Saturday 28 April 2012

Low hanging fruit


Sometimes we are urged to pick the low-hanging fruit - to make changes which result in relatively easy wins.

Of course this helps ... but you have to go beyond that and start to do the hard work to reach the higher-hanging fruit.

Always picking the low-hanging fruit is too easy ... and too limiting. It will never give you the real breakthrough in performance that more concerted effort and action can achieve.

Saturday 21 April 2012

Most Important

What's the most important factor for your business - the really 'critical to success' factor you absolutely must get right?

Is this the factor you focus your attention on?

If not, surely something is wrong.

Make sure you know what this factor is (and the 'runners up').  And make sure these are top of your agenda at every board meeting, management meeting ... and waking day!

Saturday 14 April 2012

Olympic performance

This is an Olympic year.
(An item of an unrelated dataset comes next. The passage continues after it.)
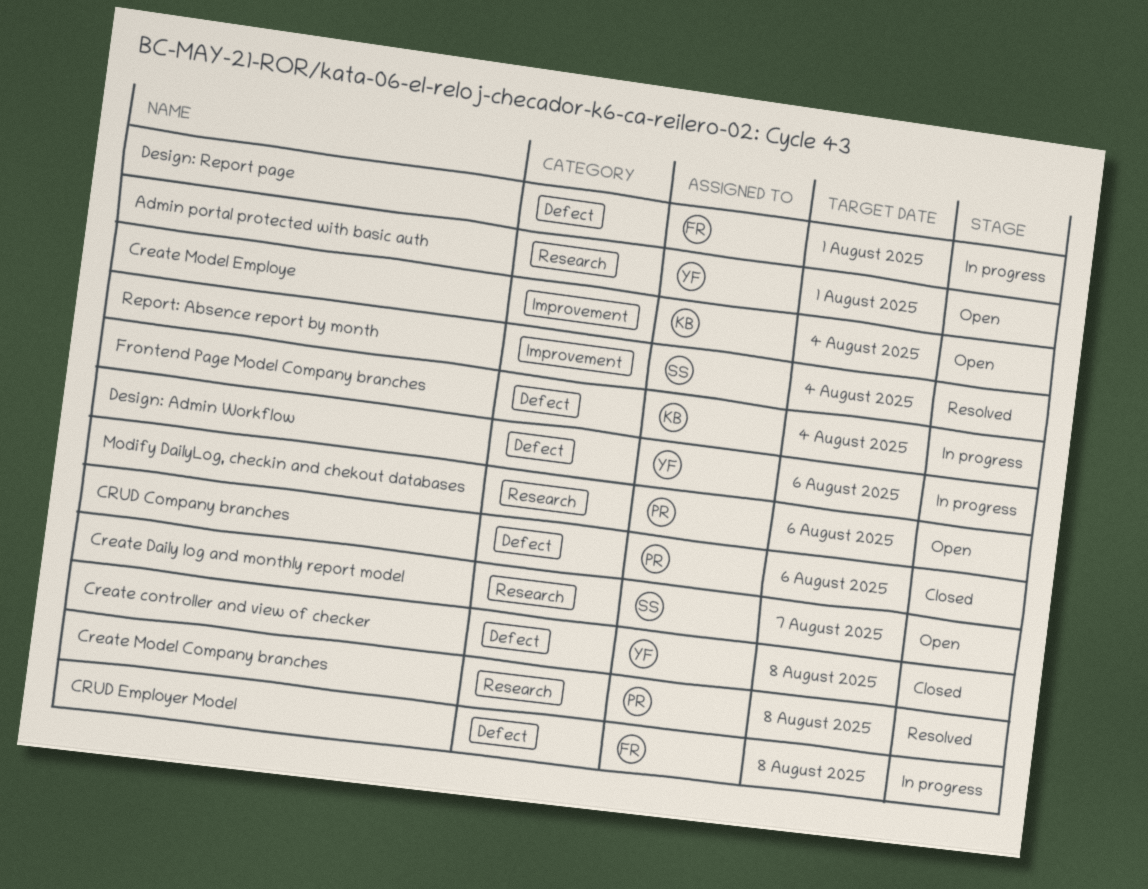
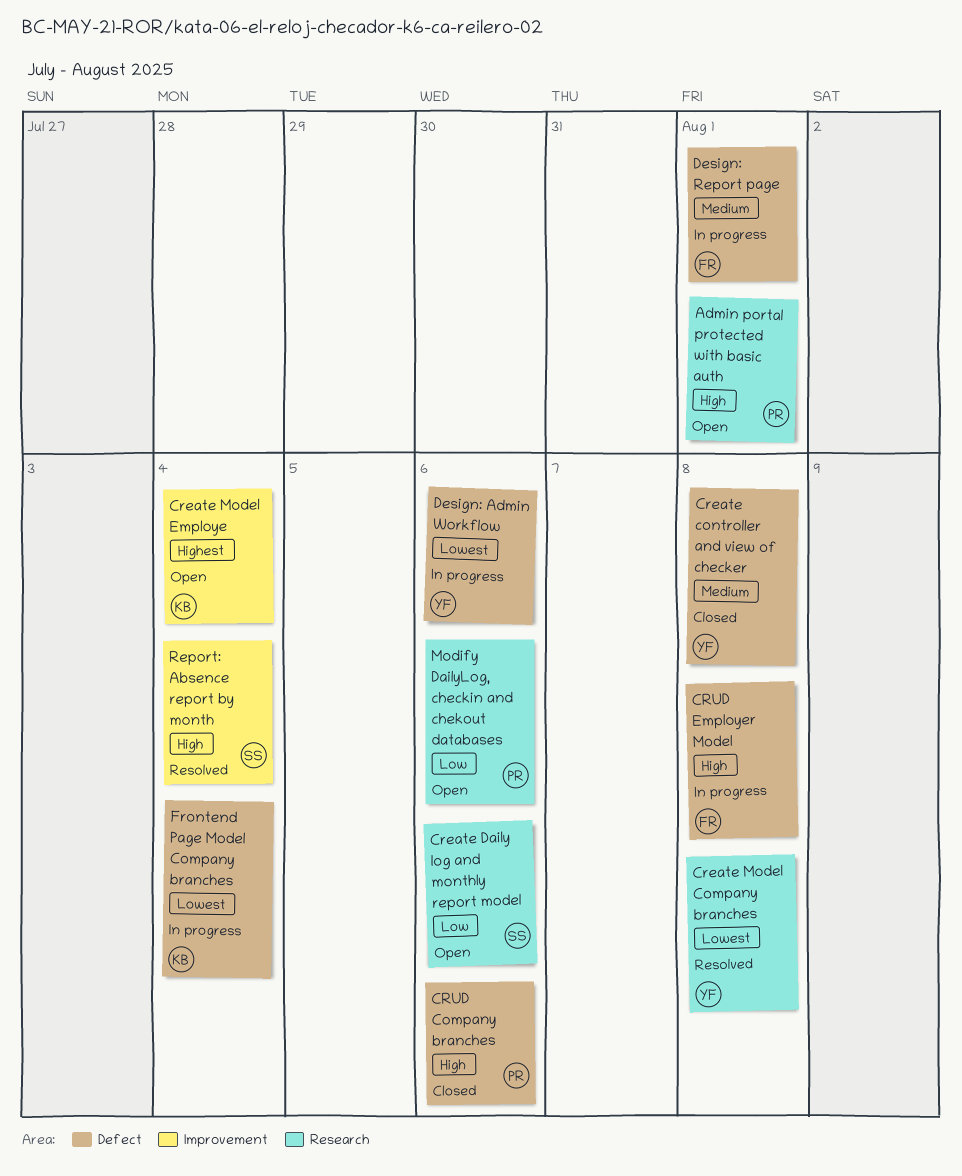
Admin portal protected with basic auth, owner: YF -> PR
Create Daily log and monthly report model, due: Aug 7 -> Aug 6
Create Model Company branches, owner: PR -> YF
Whole groups of sportsmen and women will be aiming for personal medals ... and even those outside of the medal chances will be aiming for personal best performances. Have you though about ways in which you could get your employees to strive for 'Olympic performance' during the build up to, and hopefully after, the Games. Perhaps you could organise competitions, targets - even medals - for groups of employees .. preferably aligning them with 'real', Olympic events. If the alignment can be based on some attribute of the product or process, so much the better ... but an event could be taken at random - preferably one that lasts some time with heats, semi-finals and a final.

Saturday 7 April 2012

What should I do?

Do you have written procedures for the work tasks in your organisation. "Not me", I hear you say, "Much too bureaucratic and inflexible". Unfortunately, what you say is often true ... but it needn't be so. Written procedures can be brief, structured , clear and definitely non-bureaucratic. ... but they should help people know what is expected of them - in terms of what they are supposed to do, how they are supposed to do it ... and to what effect. Next time you ring up a 3rd party organisation and are left in 'telephone tag' or some other web of delay, just think how much easier it would be if the answerer knew what to do - and so did you. Clarity of task is a key underpinning of high performance.